Un homme sur le point de se marier détruit par mégarde le chapeau de paille d'une dame. Celle-ci avait en effet posé son couvre-chef sur un buisson le temps d'aller se faire lutiner dans les fourrés par un beau militaire, et notre héros (C'est Albert Préjean) n'a pu empêcher son cheval de croquer le rebord... C'est le point de départ pour le futur marié, Jules Fadinard, d'une rude journée! Nous sommes en 1895, et le beau militaire dont il était question est du genre plutôt ombrageux, il lui semble important de sauver l'honneur de sa belle, qui est bien sûr mariée à un autre, et cet autre aura sans doute à coeur de demander des explications quant à l'état du chapeau. Fadinard va donc devoir, d'une part, se marier, et de l'autre récupérer un chapeau similaire afin d'éteindre l'incendie, et de calmer le lieutenant Tavernier, qui menace de tout casser chez lui... Littéralement. La noce se déroule donc pour Fadinard dans une ambiance particulière, le temps presse, et le moindre détail peut faire basculer la situation...

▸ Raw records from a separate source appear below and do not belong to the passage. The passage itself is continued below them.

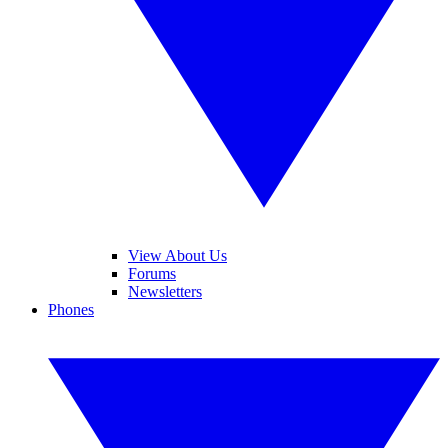
View About Us
Forums
Newsletters
Phones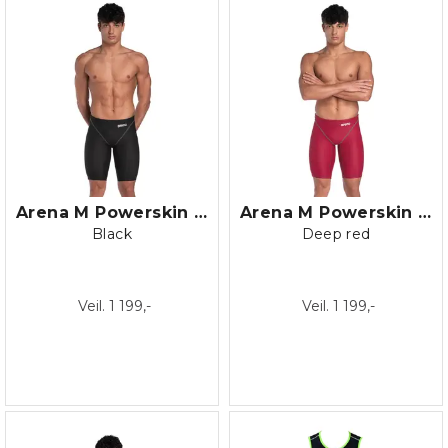
Arena M Powerskin ST NEXT Jammer
Arena M Powerskin ST NEXT Jammer
Black
Deep red
Veil. 1 199,-
Veil. 1 199,-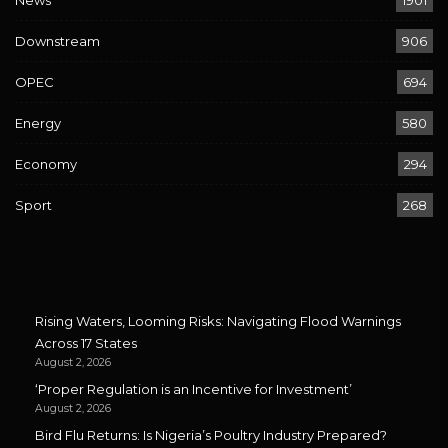
Downstream
906
OPEC
694
Energy
580
Economy
294
Sport
268
Rising Waters, Looming Risks: Navigating Flood Warnings
Across 17 States
August 2, 2026
‘Proper Regulation is an Incentive for Investment’
August 2, 2026
Bird Flu Returns: Is Nigeria’s Poultry Industry Prepared?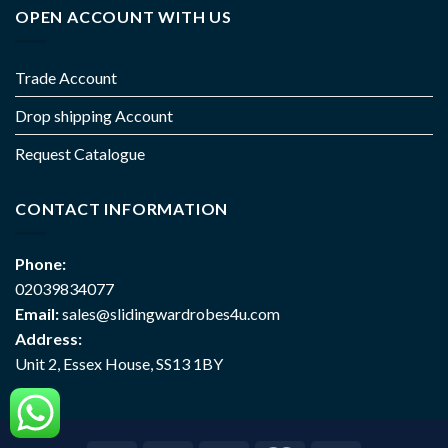
OPEN ACCOUNT WITH US
Trade Account
Drop shipping Account
Request Catalogue
CONTACT INFORMATION
Phone:
02039834077
Email:
sales@slidingwardrobes4u.com
Address:
Unit 2, Essex House, SS13 1BY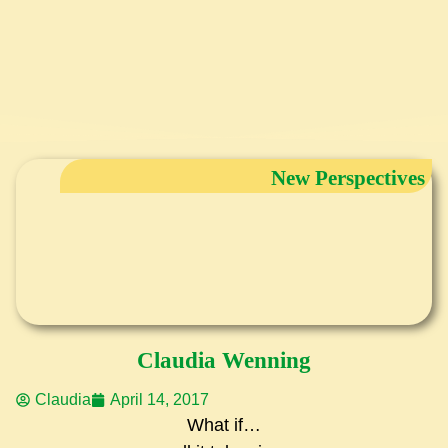
New Perspectives
Claudia Wenning
Claudia
April 14, 2017
What if…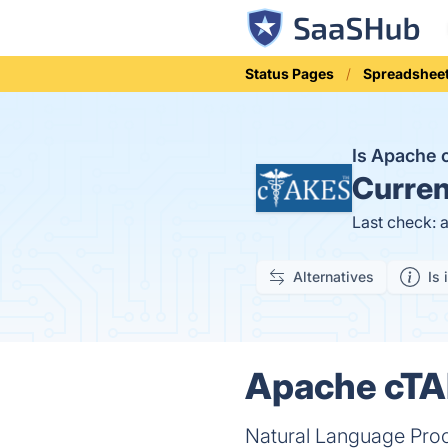
Status Pages
Spreadshee
Is Apache
Curren
Last check: 
Alternatives
Is 
Apache cTA
Natural Language Pro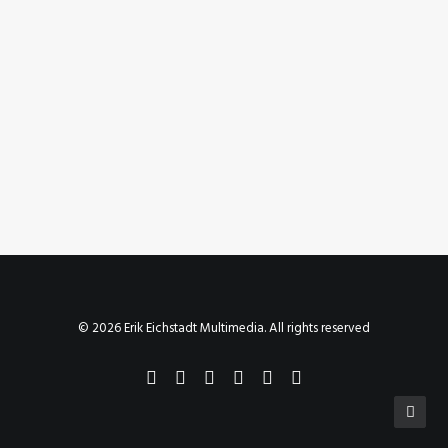
July 6, 2020
Instagram Post – Jul 06, 2020
by Erik E
© 2026 Erik Eichstadt Multimedia. All rights reserved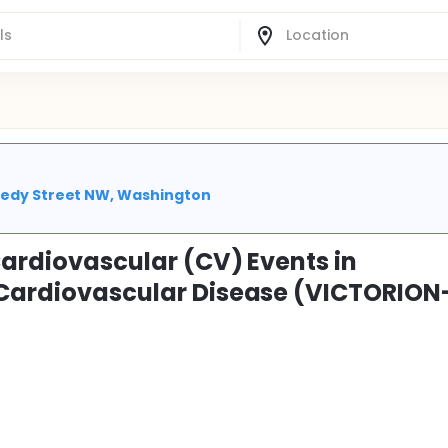
nnedy Street NW, Washington
 Cardiovascular (CV) Events in
d Cardiovascular Disease (VICTORION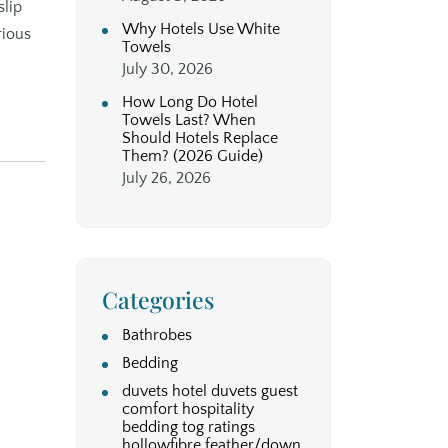
slip
Why Hotels Use White
rious
Towels
July 30, 2026
How Long Do Hotel
Towels Last? When
Should Hotels Replace
Them? (2026 Guide)
July 26, 2026
Categories
Bathrobes
Bedding
duvets hotel duvets guest
comfort hospitality
bedding tog ratings
hollowfibre feather/down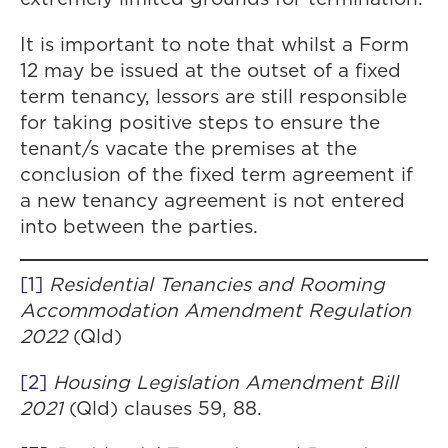
It is important to note that whilst a Form
12 may be issued at the outset of a fixed
term tenancy, lessors are still responsible
for taking positive steps to ensure the
tenant/s vacate the premises at the
conclusion of the fixed term agreement if
a new tenancy agreement is not entered
into between the parties.
[1]
Residential Tenancies and Rooming
Accommodation Amendment Regulation
2022
(Qld)
[2]
Housing Legislation Amendment Bill
2021
(Qld) clauses 59, 88.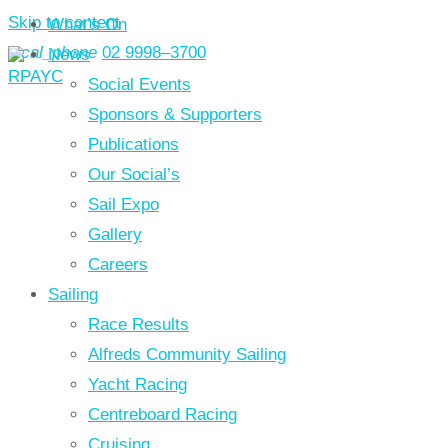
Skip to content
What’s On
local_phone
02 9998–3700
News
Social Events
Sponsors & Supporters
Publications
Our Social’s
Sail Expo
Gallery
Careers
Sailing
Race Results
Alfreds Community Sailing
Yacht Racing
Centreboard Racing
Cruising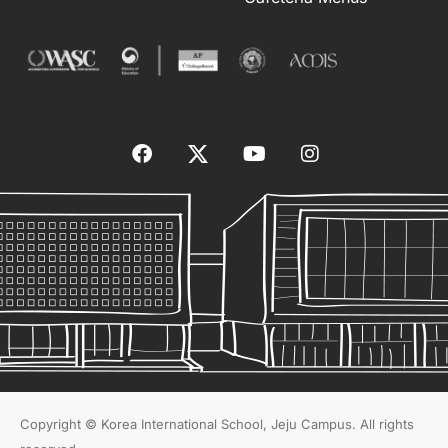
Copyright © Korea International School, Jeju Campus. All rights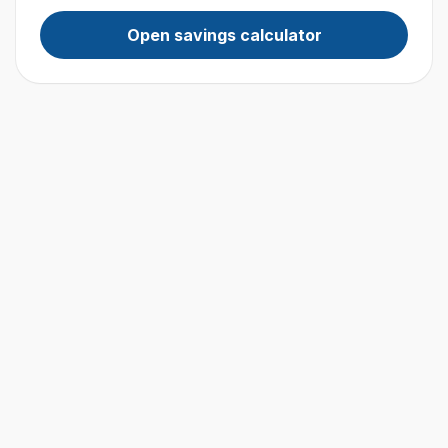
Open savings calculator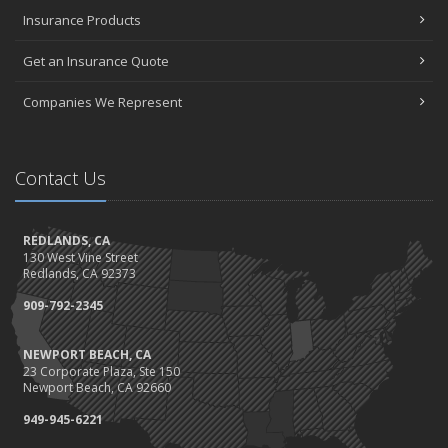
November
Insurance Products
How Major Life Events Impact Your Insurance Needs
Don't Stress!
Get an Insurance Quote
October
Choosing the Right Umbrella Insurance Policy: A Guide to Extra
Companies We Represent
Liability Coverage
Ready, Set, Fall Back!
September
Contact Us
The Best Way to Observe National Preparedness Month
Essential Safety Gear for Motorcyclists: A Guide to Protection on
REDLANDS, CA
the Road
130 West Vine Street
August
Redlands, CA 92373
Protect Your Family and Your Four-Legged Friend
909-792-2345
Insurance Considerations for Newlyweds: Merging Policies and
Coverage
NEWPORT BEACH, CA
July
23 Corporate Plaza, Ste 150
Conservation Benefits for Your Home
Newport Beach, CA 92660
Avoiding Common Home Insurance Claims During Renovations
949-945-6221
June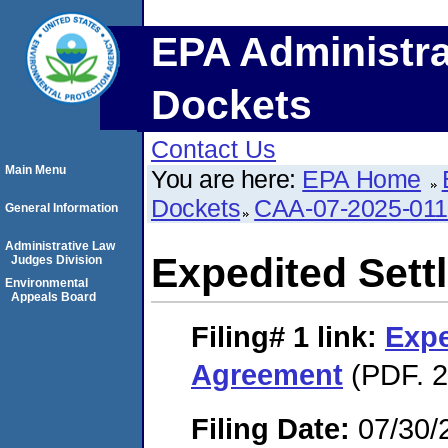
EPA Administra
Dockets
Contact Us
Main Menu
You are here:
EPA Home
Dockets
CAA-07-2025-01
General Information
Administrative Law
Expedited Set
Judges Division
Environmental
Appeals Board
Filing# 1
link:
Expe
Agreement
(PDF. 2
Filing Date:
07/30/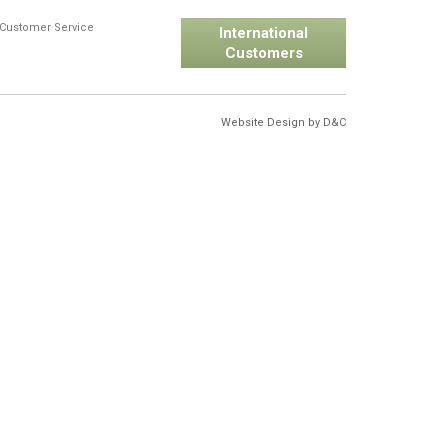
Customer Service
International
Customers
Website Design by
D&C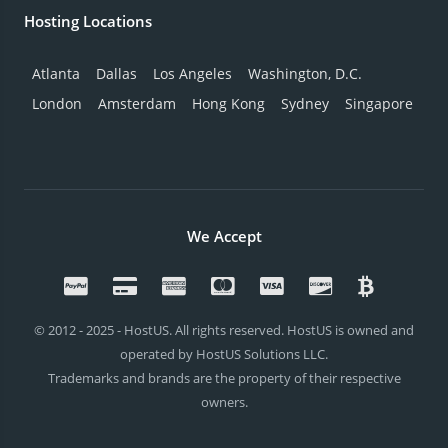
Hosting Locations
Atlanta
Dallas
Los Angeles
Washington, D.C.
London
Amsterdam
Hong Kong
Sydney
Singapore
We Accept
© 2012 - 2025 - HostUS. All rights reserved. HostUS is owned and
operated by HostUS Solutions LLC.
Trademarks and brands are the property of their respective
owners.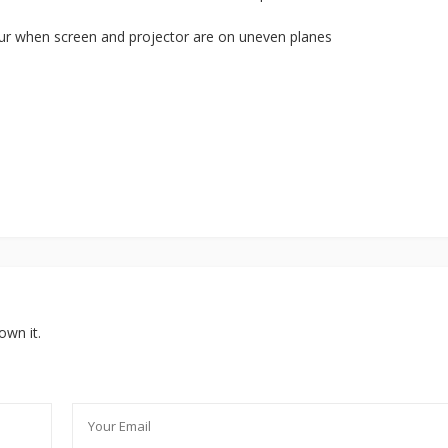
ur when screen and projector are on uneven planes
own it.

Après La Proie du Vent, Clair a trouvé la perle rare: une adaptation de la pièce d'Eugène labiche, mais au lieu de la situer en 1851, il a l'idée de la transposer en 1895, créant ainsi une possibilité d'hommage au cinéma. Et ce film, de fait regorge d'idées visuelles fantastiques! Le metteur en scène ne se contente pas de filmer la pièce, et suit ses personnages dans tous leurs périples, tout en démultipliant l'espace filmique par le recours au point de vue de son héros. Nous avons vu, nous, l'incident initial, situé en pleine nature. Mais lorsque Fadinard le raconte, il devient un film-farce de 1905, tourné en décor peint avec les acteurs qui gesticulent comme dans les films Pathé de Ferdinand Zecca... Lors du bal de mariage, Fadinard sourit à qui veut bien le regarder, mais il passe son temps à imaginer les dégâts commis par le lieutenant dans son appartement. et Clair s'amuse avec la cadence de défilement des images, les meubles sortant au ralenti, jetés par un lieutenant Tavernier qui lui gesticule à toute vitesse!
Et durant tout ce temps, chaque acteur a un vrai rôle, certains étant prisonniers d'un petit détail, un problème de cravate, des chaussures trop petites ou trop grandes... tous vont porter ce problème jusqu'au bout, dans une narration qui passe sans effort du premier plan (Fadinard et les risques qu'il prend pour sauver la réputation et ses meubles!) au second (Les invités qui s'imbibent, le beau-père et ses chaussures trop petites, l'invité qui a perdu son gant, le mari de la femme adultère, joué avec génie par Jim Gérald).
La réussite de ce film, l'un des meilleurs jamais réalisés à la firme Albatros, et l'un des deux meilleurs films de René Clair qui à mon sens aura tout dit à l'arrivée du parlant 3 ans après, me fait immanquablement penser à l'univers d'Hal Roach, et en particulier aux courts métrages interprétés par Charley Chase, auquel d'ailleurs Préjean fait physiquement penser: il a aussi le même souci de respectabilité, pris comme argent comptant, et y est aux prises avec les aléas d'une situation qui n'en finit pas d'être embarrassante. On n'aurait pas cru que le théâtre de boulevard puisse donner naissance à une telle merveille, éminemment cinématographique.